The OTel Collector receives, transforms, and fans out to Prometheus, Loki, and Tempo.

App ----+
      |  OTLP
      v
 OTel Collector ----+----+----+
                    |    |    |
                    v    v    v
                Metrics Logs Traces
                (Prom)  (Loki)(Tempo)
                    \    |    /
                     \   |   /
                      v  v  v
                     Grafana
                  (queries + dashboards)

Telemetry flow through the stack

Common Pitfalls

High cardinality is the most expensive mistake. A metric with a user_id label becomes one time series per user, which destroys your Prometheus bill and your query speed. Keep labels low-cardinality. Push user-level detail into traces or logs.

Logging everything is the second pitfall. Verbose logs in a high-traffic service can dominate your bill and bury the signal. Log at INFO for state transitions, at ERROR for failures, and use sampling for noisy paths.

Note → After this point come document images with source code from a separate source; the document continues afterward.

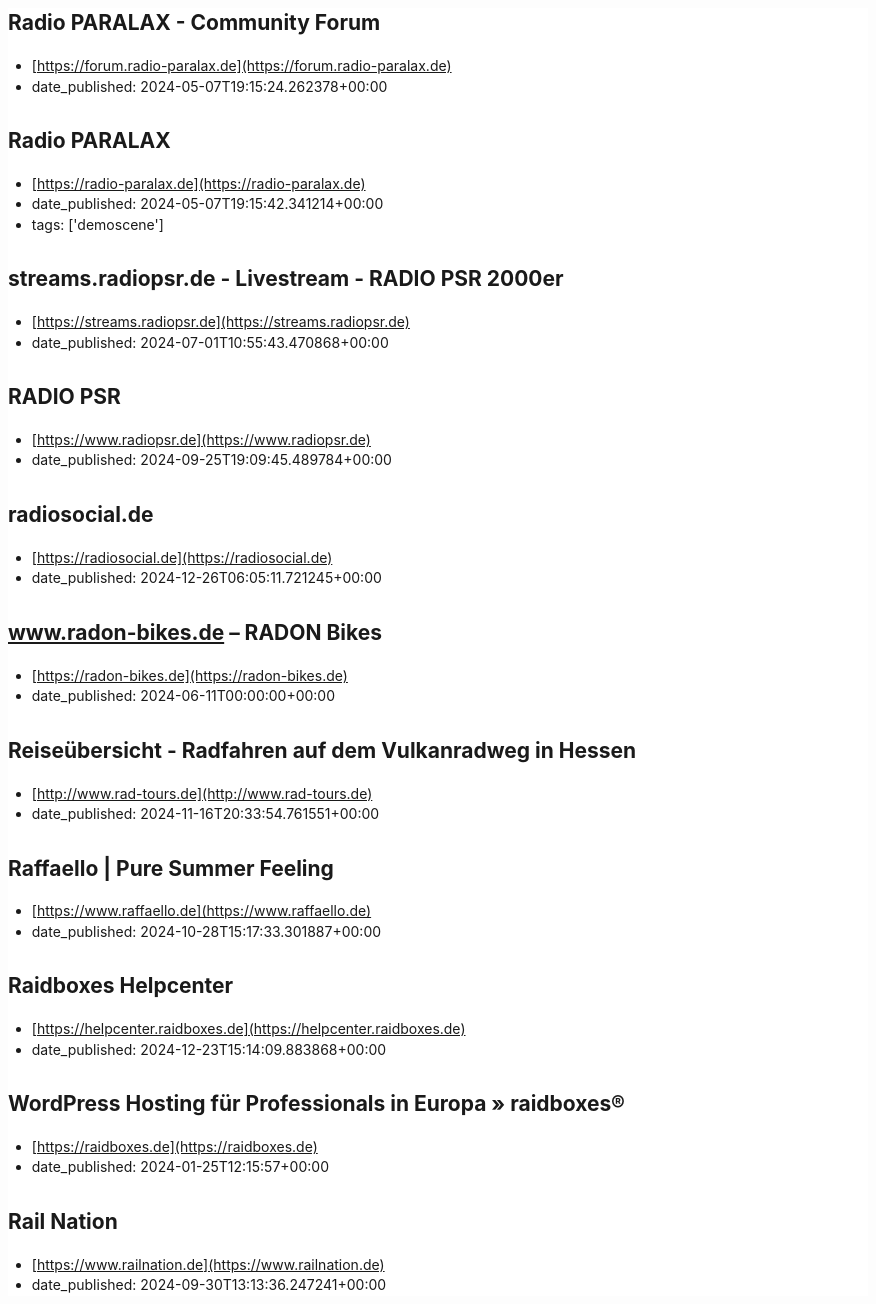  ## Radio PARALAX - Community Forum
 - [https://forum.radio-paralax.de](https://forum.radio-paralax.de)
 - date_published: 2024-05-07T19:15:24.262378+00:00

 ## Radio PARALAX
 - [https://radio-paralax.de](https://radio-paralax.de)
 - date_published: 2024-05-07T19:15:42.341214+00:00
 - tags: ['demoscene']

 ## streams.radiopsr.de - Livestream - RADIO PSR 2000er
 - [https://streams.radiopsr.de](https://streams.radiopsr.de)
 - date_published: 2024-07-01T10:55:43.470868+00:00

 ## RADIO PSR
 - [https://www.radiopsr.de](https://www.radiopsr.de)
 - date_published: 2024-09-25T19:09:45.489784+00:00

 ## radiosocial.de
 - [https://radiosocial.de](https://radiosocial.de)
 - date_published: 2024-12-26T06:05:11.721245+00:00

 ## www.radon-bikes.de – RADON Bikes
 - [https://radon-bikes.de](https://radon-bikes.de)
 - date_published: 2024-06-11T00:00:00+00:00

 ## Reiseübersicht - Radfahren auf dem Vulkanradweg in Hessen
 - [http://www.rad-tours.de](http://www.rad-tours.de)
 - date_published: 2024-11-16T20:33:54.761551+00:00

 ## Raffaello | Pure Summer Feeling
 - [https://www.raffaello.de](https://www.raffaello.de)
 - date_published: 2024-10-28T15:17:33.301887+00:00

 ## Raidboxes Helpcenter
 - [https://helpcenter.raidboxes.de](https://helpcenter.raidboxes.de)
 - date_published: 2024-12-23T15:14:09.883868+00:00

 ## WordPress Hosting für Professionals in Europa » raidboxes®
 - [https://raidboxes.de](https://raidboxes.de)
 - date_published: 2024-01-25T12:15:57+00:00

 ## Rail Nation
 - [https://www.railnation.de](https://www.railnation.de)
 - date_published: 2024-09-30T13:13:36.247241+00:00
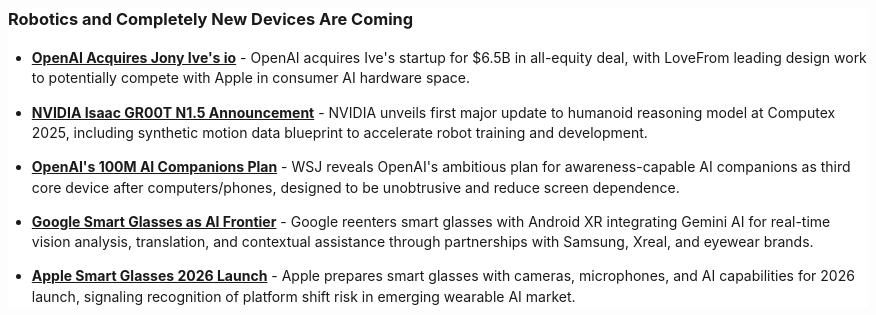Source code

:### Robotics and Completely New Devices Are Coming

- [**OpenAI Acquires Jony Ive's io**](https://techcrunch.com/2025/05/21/jony-ive-to-lead-openais-design-work-following-6-5b-acquisition-of-his-company) \- OpenAI acquires Ive's startup for $6.5B in all-equity deal, with LoveFrom leading design work to potentially compete with Apple in consumer AI hardware space.   
    
- [**NVIDIA Isaac GR00T N1.5 Announcement**](https://nvidianews.nvidia.com/news/nvidia-powers-humanoid-robot-industry-with-cloud-to-robot-computing-platforms-for-physical-ai) \- NVIDIA unveils first major update to humanoid reasoning model at Computex 2025, including synthetic motion data blueprint to accelerate robot training and development.   
    
- [**OpenAI's 100M AI Companions Plan**](https://www.wsj.com/tech/ai/what-sam-altman-told-openai-about-the-secret-device-hes-making-with-jony-ive-f1384005) \- WSJ reveals OpenAI's ambitious plan for awareness-capable AI companions as third core device after computers/phones, designed to be unobtrusive and reduce screen dependence.   
    
- [**Google Smart Glasses as AI Frontier**](https://www.cnet.com/tech/computing/exclusive-google-sees-xr-smart-glasses-as-the-ultimate-use-for-ai-with-warby-parker-samsung-and-xreal-on-deck/#ftag=CAD590a51e) \- Google reenters smart glasses with Android XR integrating Gemini AI for real-time vision analysis, translation, and contextual assistance through partnerships with Samsung, Xreal, and eyewear brands.   
    
- [**Apple Smart Glasses 2026 Launch**](https://www.macrumors.com/2025/05/22/apple-smart-glasses-launching-in-2026/) \- Apple prepares smart glasses with cameras, microphones, and AI capabilities for 2026 launch, signaling recognition of platform shift risk in emerging wearable AI market. 

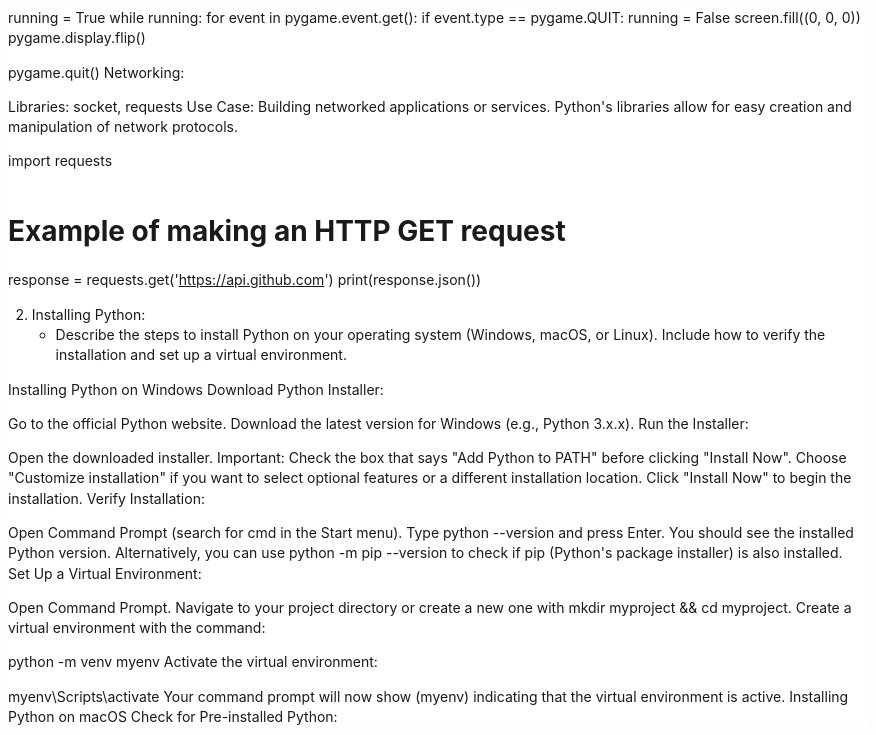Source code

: running = True
while running:
    for event in pygame.event.get():
        if event.type == pygame.QUIT:
            running = False
    screen.fill((0, 0, 0))
    pygame.display.flip()

pygame.quit()
Networking:

Libraries: socket, requests
Use Case: Building networked applications or services. Python's libraries allow for easy creation and manipulation of network protocols.

import requests

# Example of making an HTTP GET request
response = requests.get('https://api.github.com')
print(response.json())

2. Installing Python:
   - Describe the steps to install Python on your operating system (Windows, macOS, or Linux). Include how to verify the installation and set up a virtual environment.

Installing Python on Windows
Download Python Installer:

Go to the official Python website.
Download the latest version for Windows (e.g., Python 3.x.x).
Run the Installer:

Open the downloaded installer.
Important: Check the box that says "Add Python to PATH" before clicking "Install Now".
Choose "Customize installation" if you want to select optional features or a different installation location.
Click "Install Now" to begin the installation.
Verify Installation:

Open Command Prompt (search for cmd in the Start menu).
Type python --version and press Enter. You should see the installed Python version.
Alternatively, you can use python -m pip --version to check if pip (Python's package installer) is also installed.
Set Up a Virtual Environment:

Open Command Prompt.
Navigate to your project directory or create a new one with mkdir myproject && cd myproject.
Create a virtual environment with the command:

python -m venv myenv
Activate the virtual environment:

myenv\Scripts\activate
Your command prompt will now show (myenv) indicating that the virtual environment is active.
Installing Python on macOS
Check for Pre-installed Python:
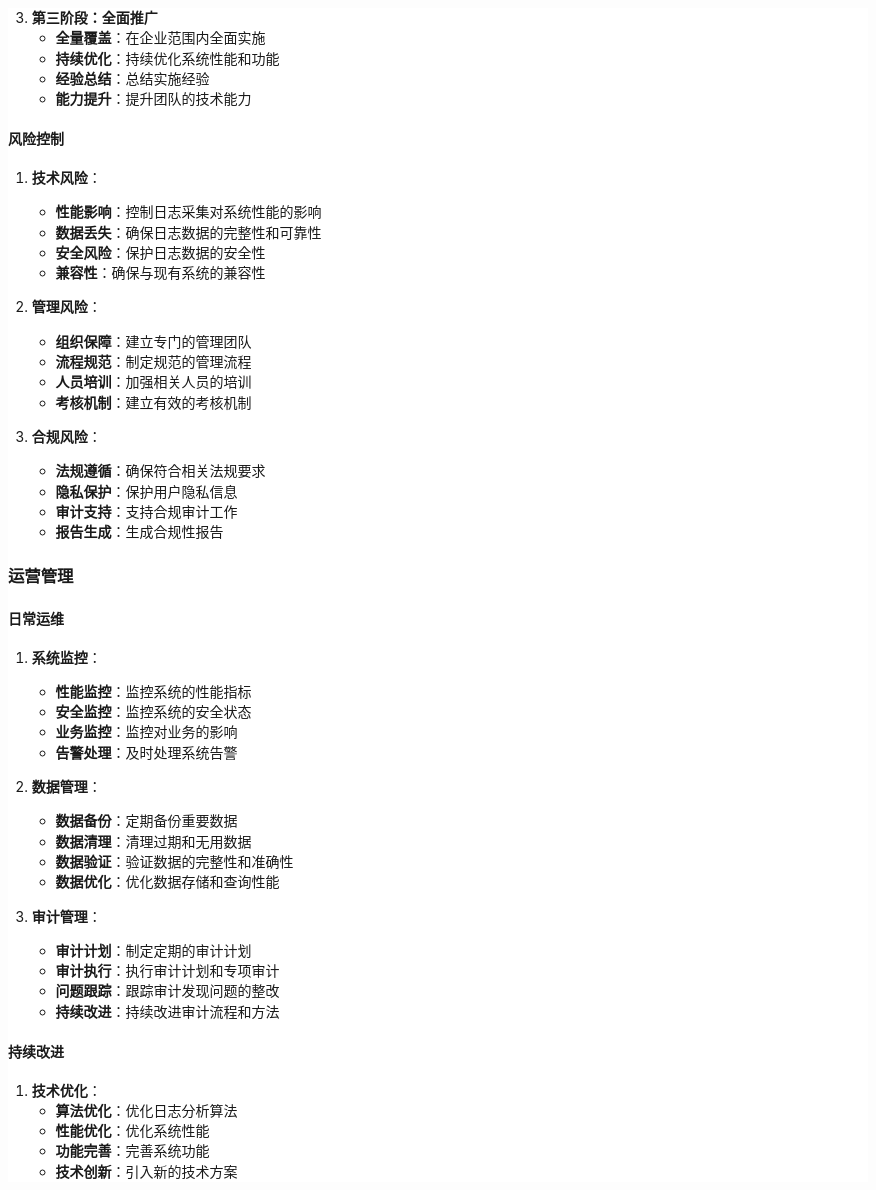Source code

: 3. **第三阶段：全面推广**
   - **全量覆盖**：在企业范围内全面实施
   - **持续优化**：持续优化系统性能和功能
   - **经验总结**：总结实施经验
   - **能力提升**：提升团队的技术能力

#### 风险控制

1. **技术风险**：
   - **性能影响**：控制日志采集对系统性能的影响
   - **数据丢失**：确保日志数据的完整性和可靠性
   - **安全风险**：保护日志数据的安全性
   - **兼容性**：确保与现有系统的兼容性

2. **管理风险**：
   - **组织保障**：建立专门的管理团队
   - **流程规范**：制定规范的管理流程
   - **人员培训**：加强相关人员的培训
   - **考核机制**：建立有效的考核机制

3. **合规风险**：
   - **法规遵循**：确保符合相关法规要求
   - **隐私保护**：保护用户隐私信息
   - **审计支持**：支持合规审计工作
   - **报告生成**：生成合规性报告

### 运营管理

#### 日常运维

1. **系统监控**：
   - **性能监控**：监控系统的性能指标
   - **安全监控**：监控系统的安全状态
   - **业务监控**：监控对业务的影响
   - **告警处理**：及时处理系统告警

2. **数据管理**：
   - **数据备份**：定期备份重要数据
   - **数据清理**：清理过期和无用数据
   - **数据验证**：验证数据的完整性和准确性
   - **数据优化**：优化数据存储和查询性能

3. **审计管理**：
   - **审计计划**：制定定期的审计计划
   - **审计执行**：执行审计计划和专项审计
   - **问题跟踪**：跟踪审计发现问题的整改
   - **持续改进**：持续改进审计流程和方法

#### 持续改进

1. **技术优化**：
   - **算法优化**：优化日志分析算法
   - **性能优化**：优化系统性能
   - **功能完善**：完善系统功能
   - **技术创新**：引入新的技术方案
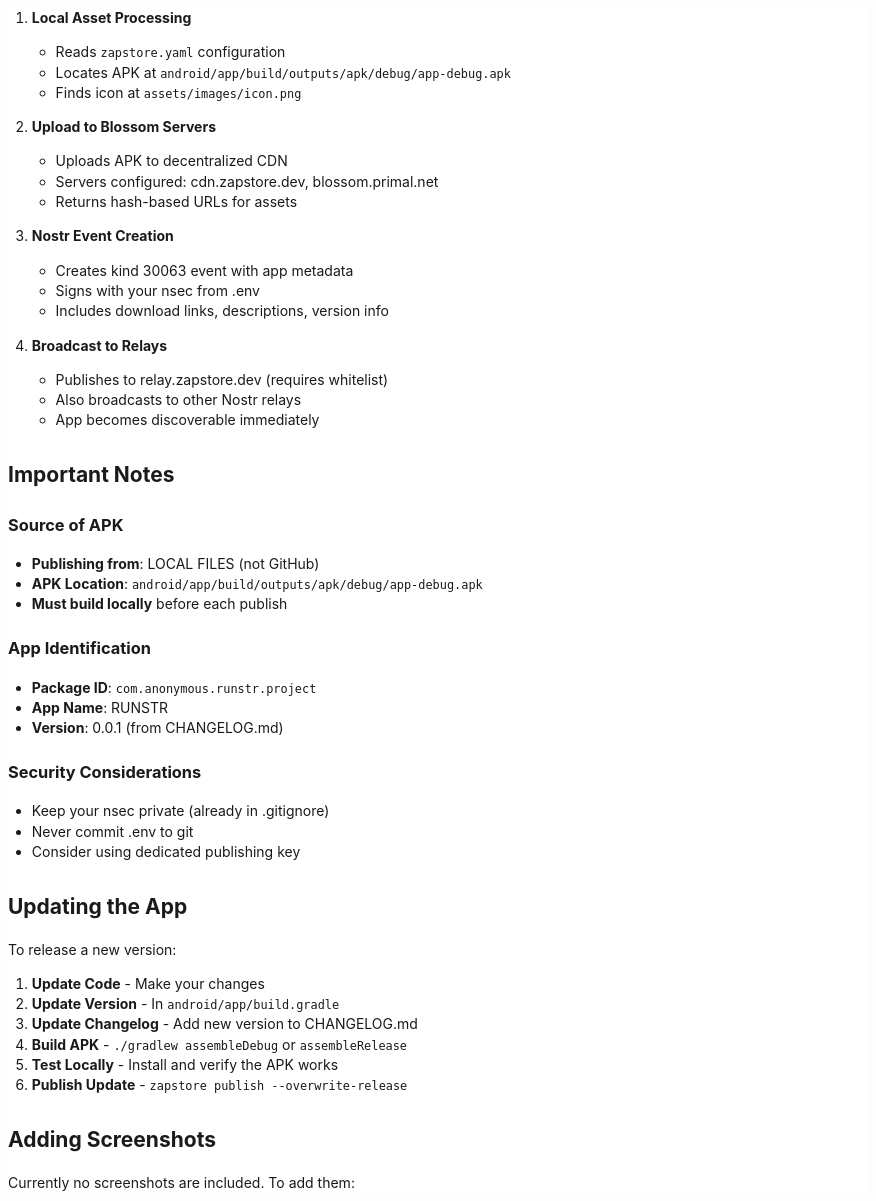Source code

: 1. **Local Asset Processing**
   - Reads `zapstore.yaml` configuration
   - Locates APK at `android/app/build/outputs/apk/debug/app-debug.apk`
   - Finds icon at `assets/images/icon.png`

2. **Upload to Blossom Servers**
   - Uploads APK to decentralized CDN
   - Servers configured: cdn.zapstore.dev, blossom.primal.net
   - Returns hash-based URLs for assets

3. **Nostr Event Creation**
   - Creates kind 30063 event with app metadata
   - Signs with your nsec from .env
   - Includes download links, descriptions, version info

4. **Broadcast to Relays**
   - Publishes to relay.zapstore.dev (requires whitelist)
   - Also broadcasts to other Nostr relays
   - App becomes discoverable immediately

## Important Notes

### Source of APK
- **Publishing from**: LOCAL FILES (not GitHub)
- **APK Location**: `android/app/build/outputs/apk/debug/app-debug.apk`
- **Must build locally** before each publish

### App Identification
- **Package ID**: `com.anonymous.runstr.project`
- **App Name**: RUNSTR
- **Version**: 0.0.1 (from CHANGELOG.md)

### Security Considerations
- Keep your nsec private (already in .gitignore)
- Never commit .env to git
- Consider using dedicated publishing key

## Updating the App

To release a new version:

1. **Update Code** - Make your changes
2. **Update Version** - In `android/app/build.gradle`
3. **Update Changelog** - Add new version to CHANGELOG.md
4. **Build APK** - `./gradlew assembleDebug` or `assembleRelease`
5. **Test Locally** - Install and verify the APK works
6. **Publish Update** - `zapstore publish --overwrite-release`

## Adding Screenshots

Currently no screenshots are included. To add them:
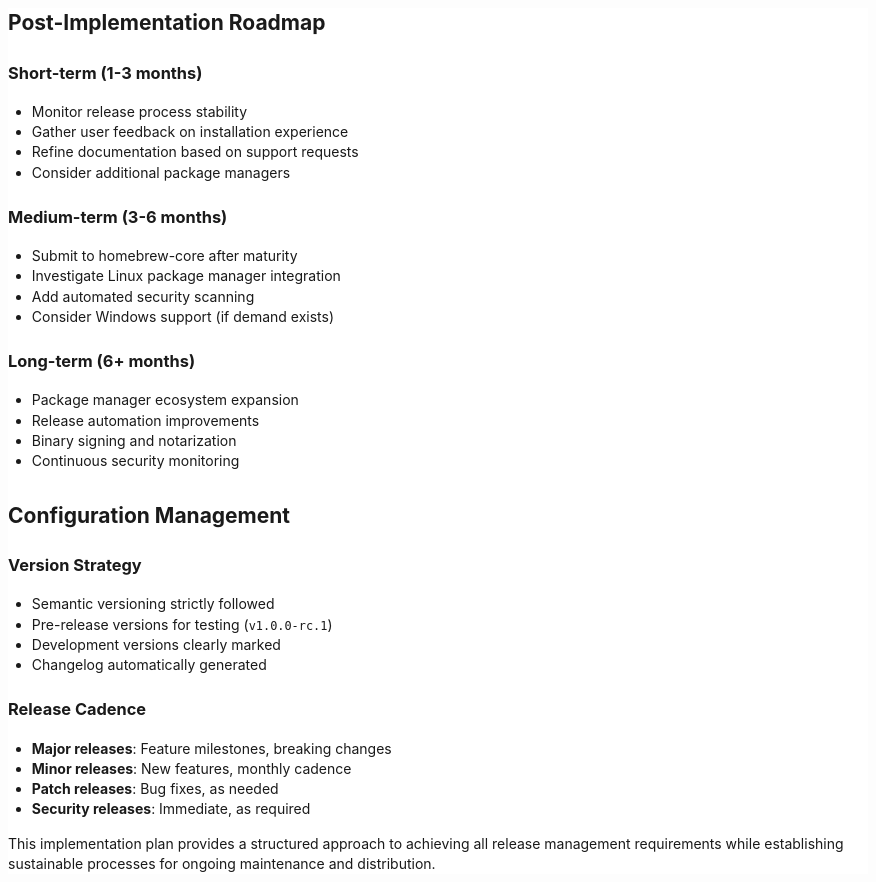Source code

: ## Post-Implementation Roadmap

### Short-term (1-3 months)
- Monitor release process stability
- Gather user feedback on installation experience
- Refine documentation based on support requests
- Consider additional package managers

### Medium-term (3-6 months)
- Submit to homebrew-core after maturity
- Investigate Linux package manager integration
- Add automated security scanning
- Consider Windows support (if demand exists)

### Long-term (6+ months)
- Package manager ecosystem expansion
- Release automation improvements
- Binary signing and notarization
- Continuous security monitoring

## Configuration Management

### Version Strategy
- Semantic versioning strictly followed
- Pre-release versions for testing (`v1.0.0-rc.1`)
- Development versions clearly marked
- Changelog automatically generated

### Release Cadence
- **Major releases**: Feature milestones, breaking changes
- **Minor releases**: New features, monthly cadence
- **Patch releases**: Bug fixes, as needed
- **Security releases**: Immediate, as required

This implementation plan provides a structured approach to achieving all release management requirements while establishing sustainable processes for ongoing maintenance and distribution.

Trace gaps are the third. If one service in the chain is not instrumented, the trace shows a hole and you cannot follow the request. Instrument every hop, even small internal services.

Practical Tips

Start with metrics. They are the cheapest and give you the broadest situational awareness. Add tracing once you have multiple services that call each other. Add structured logging from day one, even if your backend is just stdout and grep.

Standardize on OpenTelemetry. It decouples your code from your backend, so swapping vendors does not require re-instrumenting.

Tag everything with service, version, and environment. These three labels make every dashboard reusable across services.

Treat dashboards as code. Store them in Git, review them in pull requests, and avoid the click-to-create graveyard that every Grafana eventually becomes.

Wrap-up

An observability stack is the union of metrics, logs, traces, and events, each shipped by instrumentation, routed by a collector, stored in a backend, and surfaced in a UI. Get the basics right, watch cardinality, and standardize on OpenTelemetry. The goal is not more dashboards but faster answers when production surprises you.